In West Berlin, a new Main Department of Green Space and Horticulture/ Landscape Gardening was established in 1948, headed by Fritz Witte (1900-1972)
until 1965. A major focus of his work was an emergency green program, including the restoration of the Großer Tiergarten (in German)
and the Humboldthain (in German)
. Along the inner-city Spree and the canals within the city, former loading streets and their harbors were changed into green spaces. By 1970, 150 km of the total of 290 km of waterways had been greened.
On August 22, 1949, the Urban Planning Law of the State of Berlin was adopted. As part of the land-use plan, this law also provided for an overall green-space plan, which was established in 1959 and confirmed in 1960 by the House of Representatives. The development of the city center was to be structured not with separate green spaces, but rather with an interconnected network of major green strips, which were, wherever possible, to incorporate existing green and sports facilities, take into account existing scenic contexts, and restore those that had been lost. They were planned to be three to four kilometers apart from one another, and were to connect the city center with the surrounding areas. Secondary green strips were to connect the major green strips with pedestrian pathways. Until 1970, the overall green-space plan constituted the basis for open-space development.
Von 1966 bis 1980
In 1966, Norbert Schindler (born 1918)
succeeded to the office of head of the Division of Green Space and Horticulture/Landscape Gardening, subordinate to the Senate Department of Construction and Housing..
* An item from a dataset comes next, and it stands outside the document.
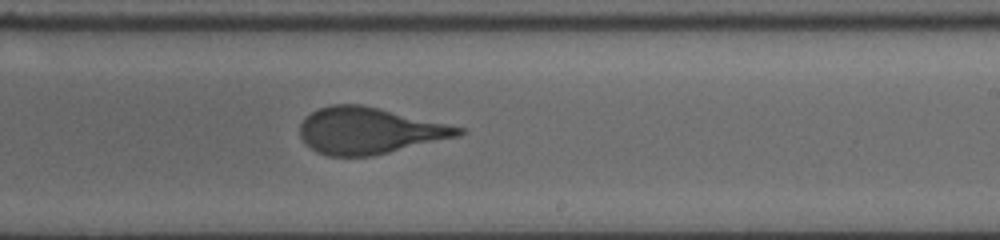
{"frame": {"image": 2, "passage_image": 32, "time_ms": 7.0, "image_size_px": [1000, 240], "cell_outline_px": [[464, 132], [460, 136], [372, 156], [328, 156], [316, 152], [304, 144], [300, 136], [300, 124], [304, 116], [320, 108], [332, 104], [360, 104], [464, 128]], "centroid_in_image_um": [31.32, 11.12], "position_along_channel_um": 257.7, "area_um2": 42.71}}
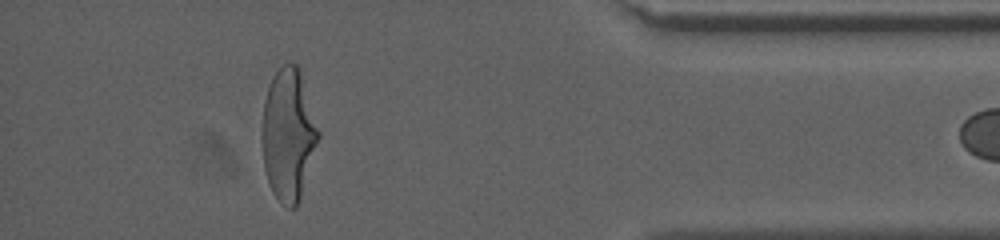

Starting in 1970, the land-use plan of July 30, 1965 became the basis for open-space development. The draft of the overall green-space plan was taken over, although the coherent network of inner-city green strips were abandoned. The density of residential areas in the city center was abandoned in favor of new certification of major residential estates in the outskirts (Falkenhagener Feld, Märkisches Viertel, Gropiusstadt). In the city center, redevelopment areas were defined covering 56,000 apartments. A large-scale transportation system was to connect the major residential areas with the industrial and commercial areas. This led to a major upsurge of construction of housing, commercial centers, and transportation and other infrastructure, at the expense of open space, especially of farmland and allotment gardens.
This destruction of open space soon sparked a barrage of criticism, given the insular situation of West Berlin. Via cooperation in the drafting of expert reports together with the Berlin University of Technology, Norbert Schindler tried to strengthen the position of spatial planning.
Numerous relevant laws were enacted during the '70s, including the Monument Protection Law (in German)
of December 30 1977, the Children's Playground Law (in German)
of January 15, 1979, the State Forest Law of January 30, 1979, and the Berlin Nature-Conservation Law (in German)
of February 11, 1979. The conservation of historic gardens, the landscape planning, the Environmental Atlas
, the intervention regulation, the expanded habitat and species protection, the playground development plan and the courtyard-greening program of West Berlin received nationwide acknowledgment.